Macbeth ist eine der düstersten Tragödien Shakespeares. Die schauderhaft-allegorischen Bilder Johann Heinrich Füsslis und die Literatur der Schwarzen Romantik wären kaum vorstellbar gewesen, hätte Shakespeare mit der mörderischen Welt von Macbeth nicht den Grundstein gelegt. Düster ist dabei nicht nur, dass besonders viele Figuren sterben, düster sind vor allem die Dissoziierung des Ehepaars Macbeth in ihrem dämonischen Machtstreben, die Lügen und Intrigen, die zahlreichen Omen und Vorahnungen, Visionen und Halluzinationen. Trotz aller Kalküle und Zufallvermeidungsstrategien, trotz aller hoffnungsspendenden Prophezeiungen, die die Laufrichtung des Geschehens bestimmen, rollt die Gegenwart einer dunklen und furchtbaren Zukunft entgegen.
Gothic Shakespeare

Von der Aussicht auf die Königskrone berauscht und zugleich von Selbstzweifeln geplagt, schleicht der Vasall Macbeth (Denzel Washington) mit einem blitzenden Messer in der Hand durch einen langen Gewölbegang, der durch ein rekursives Schattenmuster in hermetische Endlosigkeit gezogen wird. Die Kamera Bruno Delbonnels begleitet unaufdringlich, aber unerbittlich das Geschehen und fängt alles ein, was sich rührt. Die königlichen Hallen sind karg, sie bestehen im Grunde nur aus schlichten Wänden, Treppen, Säulen und Fenstern, die in kontrastvolles Schwarzweiß getaucht sind. Die Kargheit ist allerdings durchsetzt von scharfkantigen Schatten, die nicht nur das Sichtbare und das Verborgene strikt voneinander scheiden, sondern Räume in abstrakte geometrische Formen verwandeln.

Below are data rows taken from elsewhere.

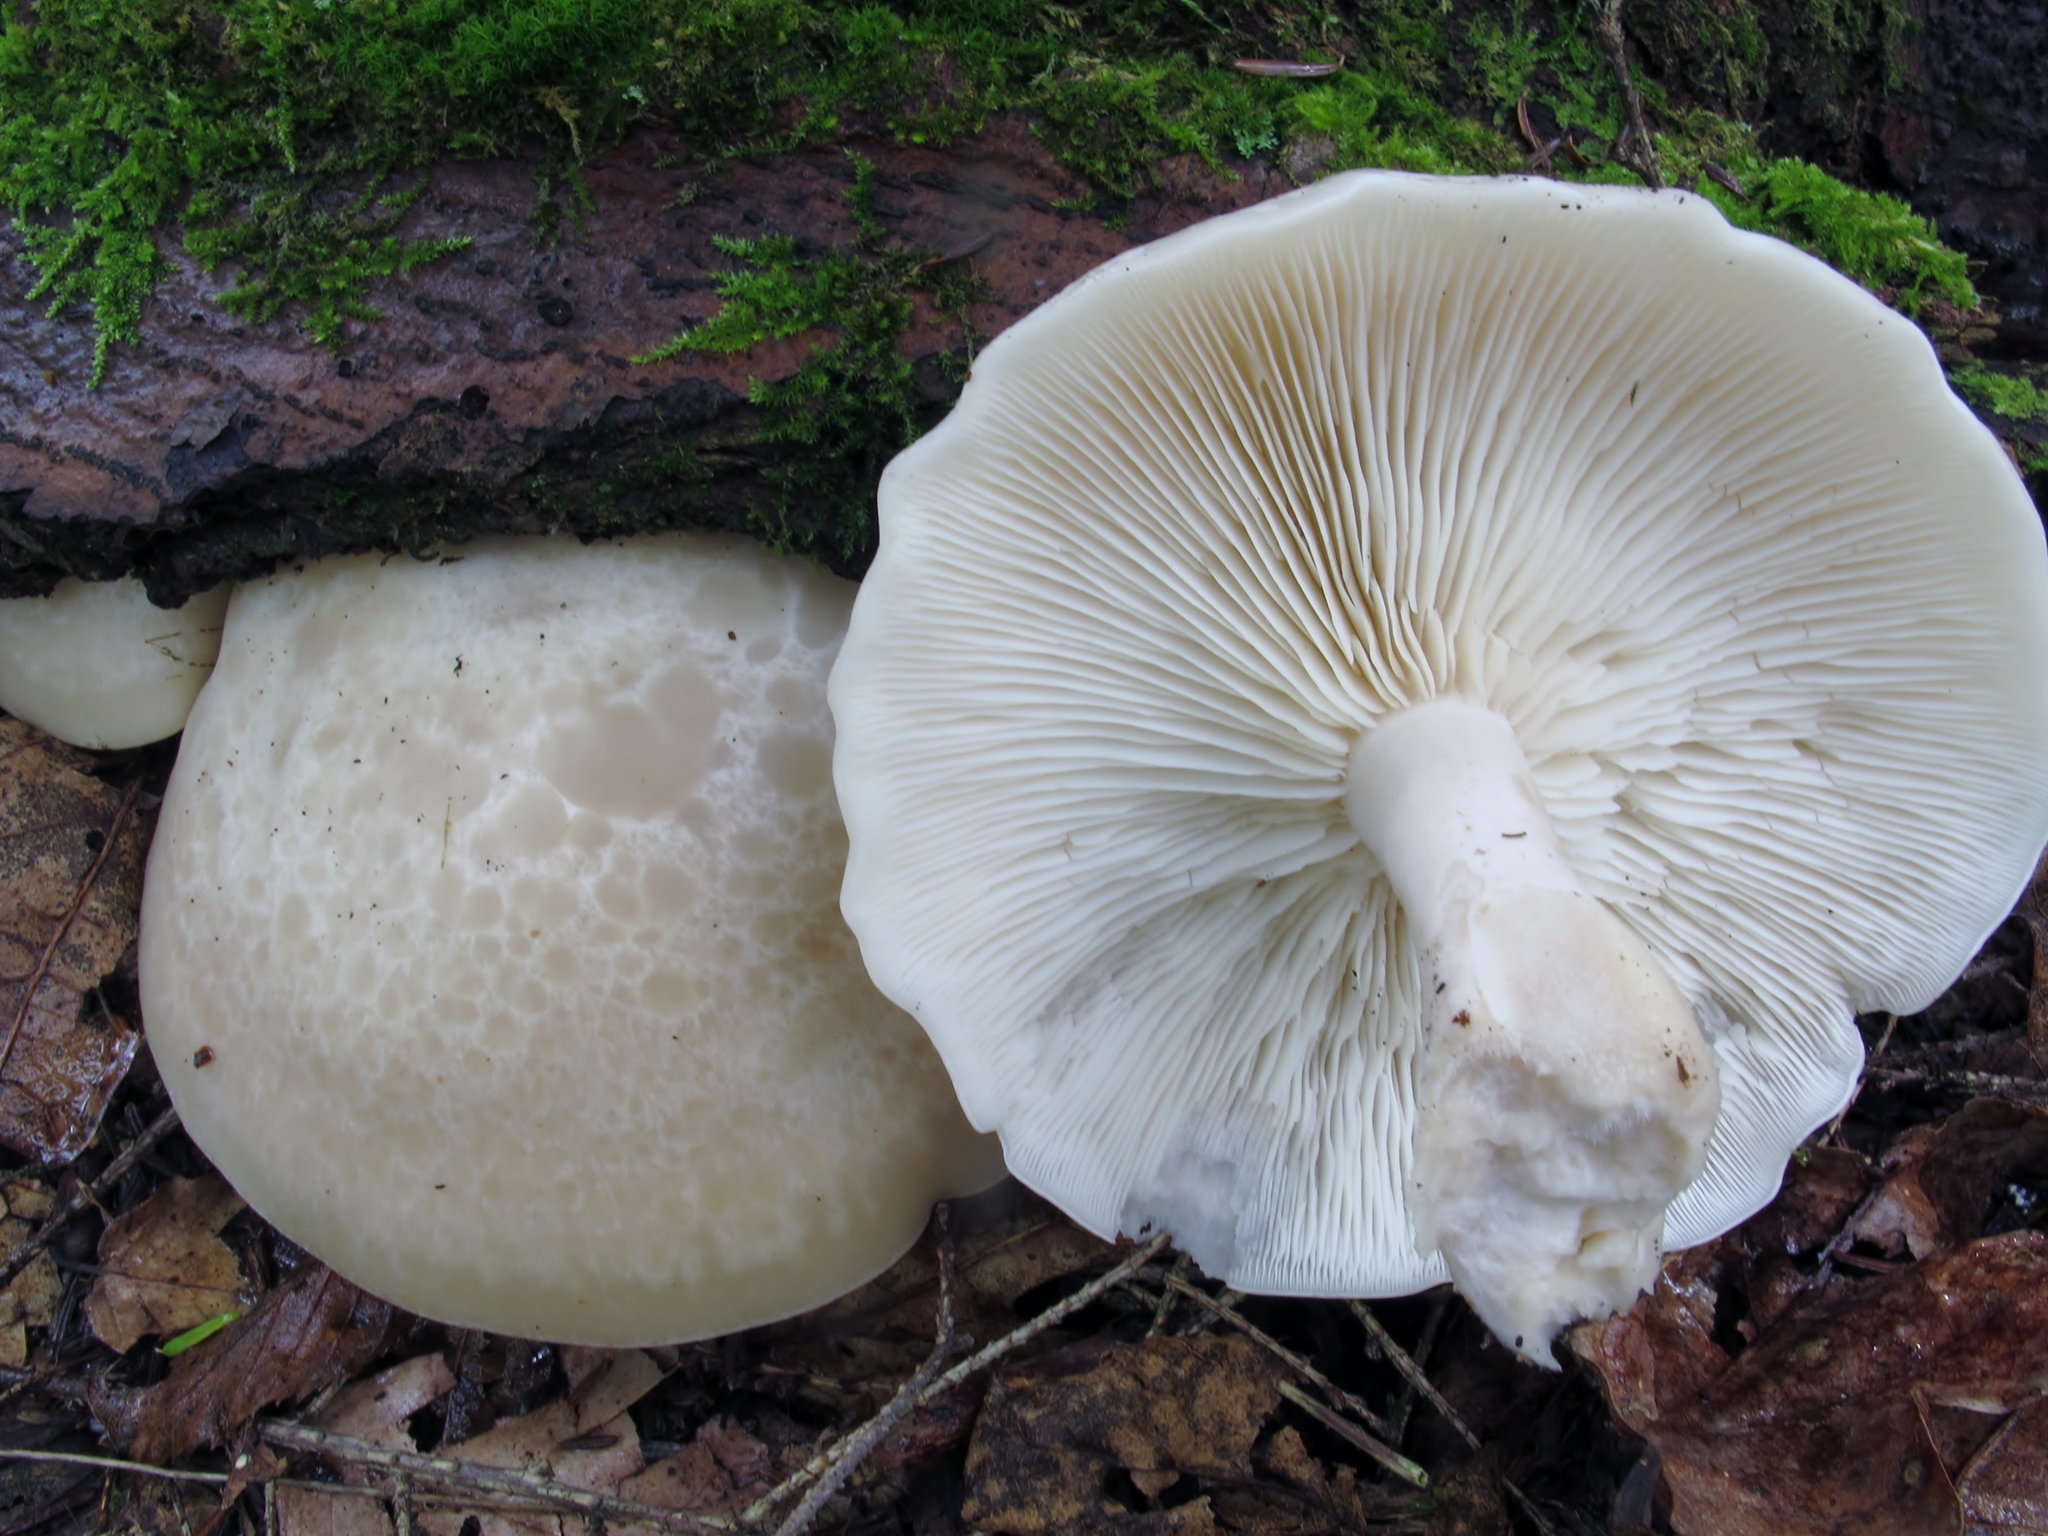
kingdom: Fungi
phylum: Basidiomycota
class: Agaricomycetes
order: Agaricales
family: Lyophyllaceae
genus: Hypsizygus
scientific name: Hypsizygus marmoreus
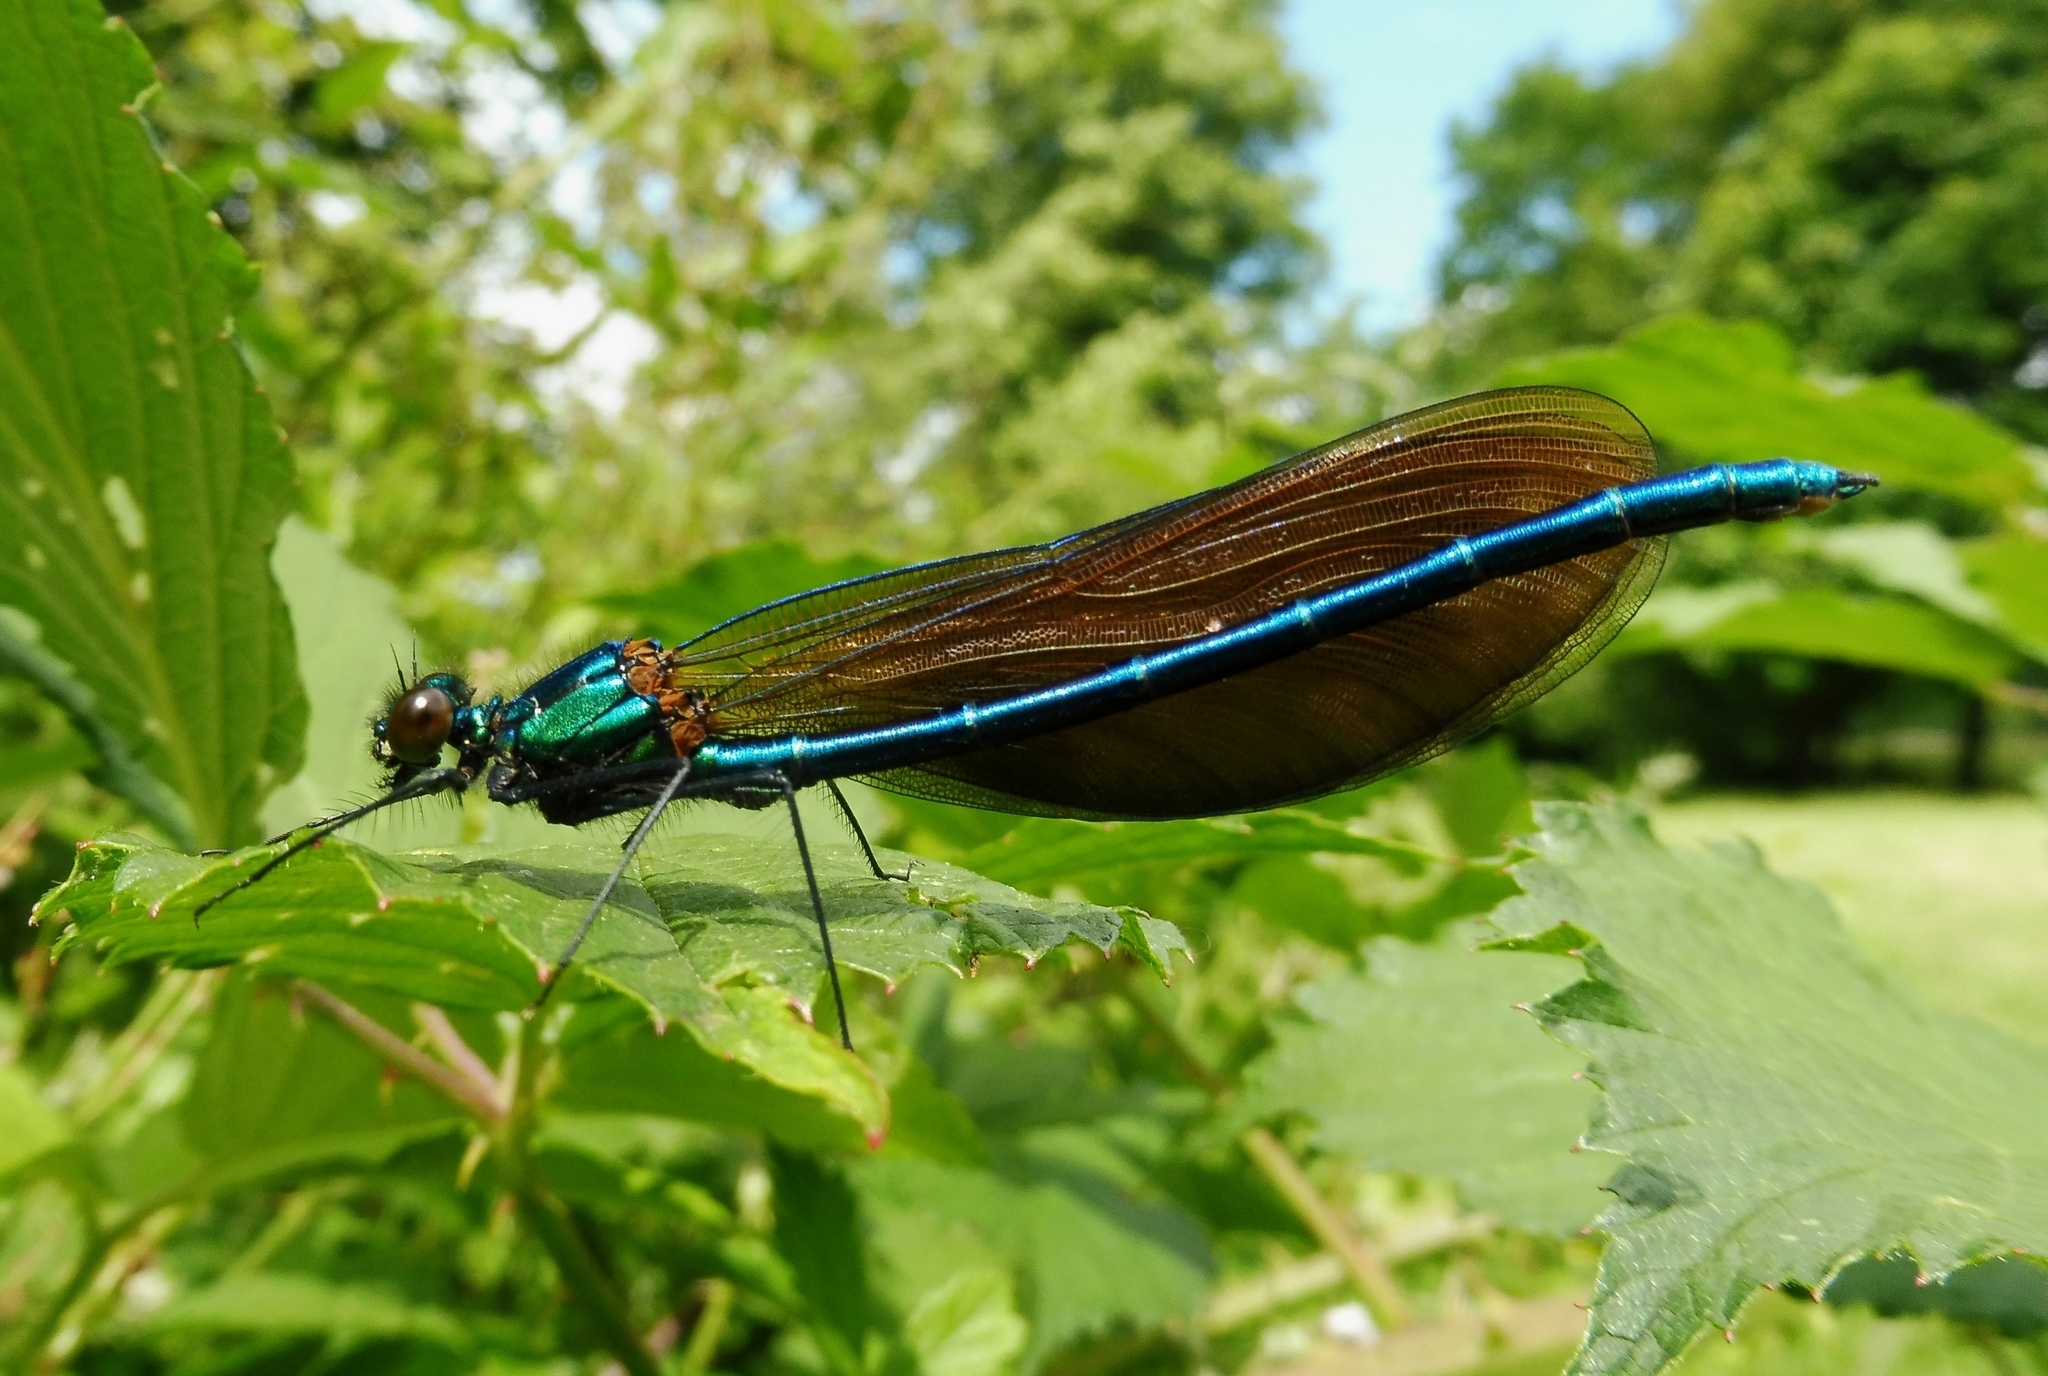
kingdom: Animalia
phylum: Arthropoda
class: Insecta
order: Odonata
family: Calopterygidae
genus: Calopteryx
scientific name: Calopteryx virgo
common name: Beautiful demoiselle
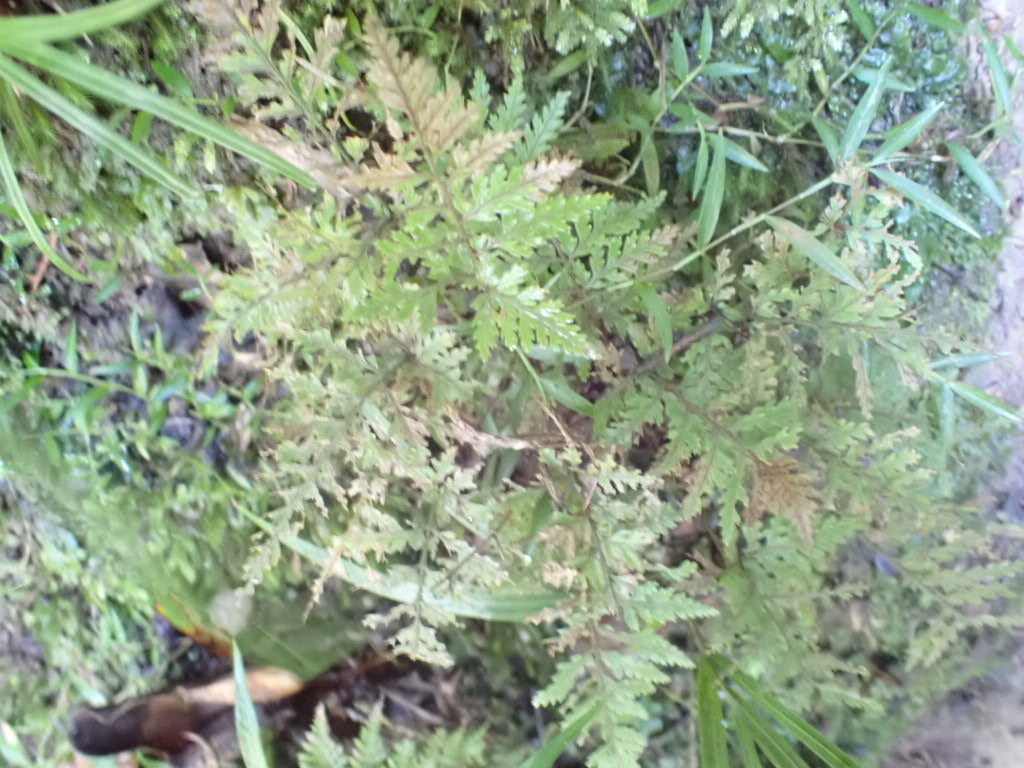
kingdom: Plantae
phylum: Tracheophyta
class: Polypodiopsida
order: Polypodiales
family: Dryopteridaceae
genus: Parapolystichum
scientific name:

Man kennt dieses Verfahren, das vor allem der Vermischung der psychischen mit der äußeren Welt dient, bereits aus älteren Shakespeare-Verfilmungen: Macbeth von Orson Welles und Hamlet von Laurence Olivier, beide aus dem Jahr 1948, konstruieren karge Traumräume, in denen alles sichtbar und zugleich alles verborgen ist. Doch in Coens Tragedy of Macbeth kommt der englische Gothic Horror stärker zum Vorschein als in jeder anderen Shakespeare-Verfilmung: die Ausstülpung der Psyche mit ihren Ängsten, Begierden, Geheimnissen und Sünden zu einem geometrischen Raum der Allegorie. Deshalb fühlt sich der Film auch an wie back to the roots, deshalb wirken die Rabenschwärme, die das Bild verdunkeln, oder die Schreie der psychotischen Lady Macbeth (Frances McDormand), die einem das Blut in den Adern gefrieren lassen, keineswegs unpassend oder übertrieben. Wir kennen sie bereits von den Füssli-Zeichnungen, die zahlreiche Shakespeare-Ausgaben illustrieren.
Traditionssynthese

Coen treibt das geometrische Hell-Dunkel-Spiel aber noch weiter und erprobt in aller Selbstverständlichkeit die Tauglichkeit des deutschen Expressionismus der 1920er Jahre wie auch des amerikanischen Film Noir der 1940er für das Shakespeare-Universum. Alles fügt sich dabei so wunderbar zusammen, als wären diese Genrewelten nichts anderes als Variationen desselben, und vielleicht sind sie das ja auch. Hier findet man auch die Brücke zu Coens bisherigem Schaffen, vor allem wenn man sich den Neo-Noir-Thriller The Man Who Wasn’t There (2001) in Erinnerung ruft: scharfkantig-schwarzweiße Bilder, Geheimnisse und fatale Konsequenzen, Großaufnahmen von Gesichtern, dunkle Schatten und Klaustrophobie.

The Tragedy of Macbeth ist eine meisterhaft präzise Inszenierung. Nichts ist dem Zufall überlassen, alles im Studio gefilmt. Ein Albtraum in einer genauestens vermessenen Welt, in der auch das Tempo einen metronomisches Takt hält. Der Film ist kein Experiment, vielmehr bedient er sich verschiedener Traditionen. Die Synthese, die dabei herauskommt, erscheint fast logisch, erweckt den Anschein, sie wäre schon immer da gewesen.